* [Problem]
Collect every line in the rows below that contains the string "liners".

* [Dataset records]

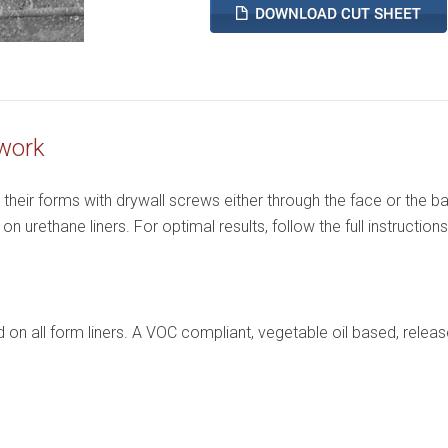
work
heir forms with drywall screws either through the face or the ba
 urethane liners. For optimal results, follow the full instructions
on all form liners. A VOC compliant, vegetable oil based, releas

---

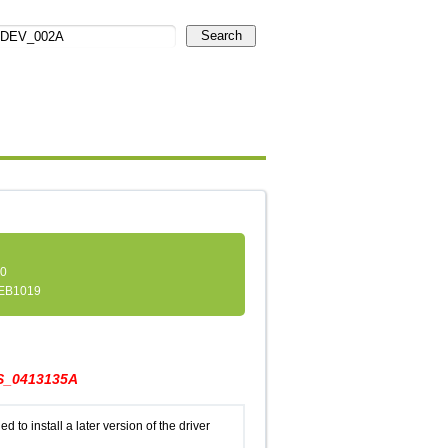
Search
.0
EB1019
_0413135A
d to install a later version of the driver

* [Solution to the exercise]
 urethane liners. For optimal results, follow the full instructions
on all form liners. A VOC compliant, vegetable oil based, releas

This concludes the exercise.